←back to thread

Ask HN: Our AWS account got compromised after their outage

391 points kinj28 | 8 comments | 21 Oct 25 15:55 UTC | HN request time: 0.686s | source | bottom

Could there be any link between the two events?

Here is what happened:

Some 600 instances were spawned within 3 hours before AWS flagged it off and sent us a health event. There were numerous domains verified and we could see SES quota increase request was made.

We are still investigating the vulnerability at our end. our initial suspect list has 2 suspects. api key or console access where MFA wasn’t enabled.

1. CaptainOfCoit ◴[21 Oct 25 18:09 UTC] No.45659367[source]
Is it possible that people who already managed to get access (that they confirmed) has been waiting for any hiccups in AWS infrastructure in order to hide among the chaos when it happens? So maybe the access token was exposed weeks/months ago, but instead of going ahead directly, idle until there is something big going on.

Certainly feels like an strategy I'd explore if I was on that side of the aisle.

replies(3): >>45660189 #>>45660584 #>>45662828 #
2. jinen83 ◴[21 Oct 25 19:06 UTC] No.45660189[source]
I am from the same team & i can concur with what you are saying. I did see a warning about the same key that was used in todays exploit about 2 years ago from some random person in an email. but there was no exploutation till yesterday.
replies(1): >>45663776 #
3. iainctduncan ◴[21 Oct 25 19:34 UTC] No.45660584[source]
Absolutely. I'm in diligence and we are hearing about attackers even laying the ground work and then waiting for company sales. The sophisticated ones are for sure smart enough to take advantage of this kind of thing and to even be prepping in advance and waiting for golden opportunities.
4. shadowpho ◴[21 Oct 25 23:00 UTC] No.45662828[source]
Wouldn’t this be a terrible time because everyone is looking/logging into AWS?
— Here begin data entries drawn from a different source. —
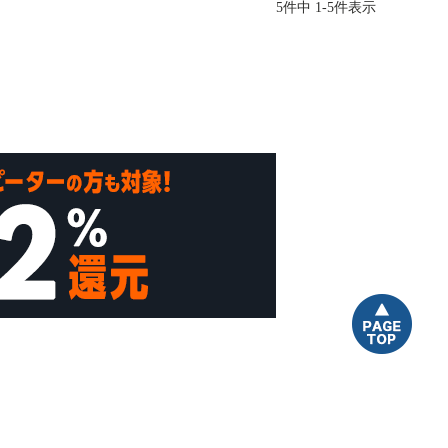
5
件中
1
-
5
件表示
If my company used AWS I would be hyper aware about anything that it’s doing right now

replies(3): >>45663738 #>>45670051 #>>45671945 #
5. LorenPechtel ◴[22 Oct 25 00:53 UTC] No.45663738[source]
I think the idea is that after an outage you would expect unusual patterns and thus not be sensitive to them.
6. LeonardoTolstoy ◴[22 Oct 25 00:59 UTC] No.45663776[source]
This is it. I had the same thing happen to me a year ago and there was a month between the original access to our system and the attack. And similarly they waited until a perceived lull in what might be org diligence (just prior to thanksgiving) to attack.
7. CaptainOfCoit ◴[22 Oct 25 14:53 UTC] No.45670051[source]
> Wouldn’t this be a terrible time because everyone is looking/logging into AWS?

Yes and no I suppose, it has trade-offs. On one hand, what you're saying is true for sure. But on the other hand, if you're currently trying to rescue a failing service, come across something that looks weird and you have a hunch you should investigate, but you're in the middle of fire-fighting, maybe you're more likely to ignore it at least until the fires been put out?

8. djeastm ◴[22 Oct 25 16:55 UTC] No.45671945[source]
Might be, but also could be the opposite. With peoples' heads swimming just to get back online they might de-prioritize something else that just looks odd where under normal times they'd have the time/energy to go investigate.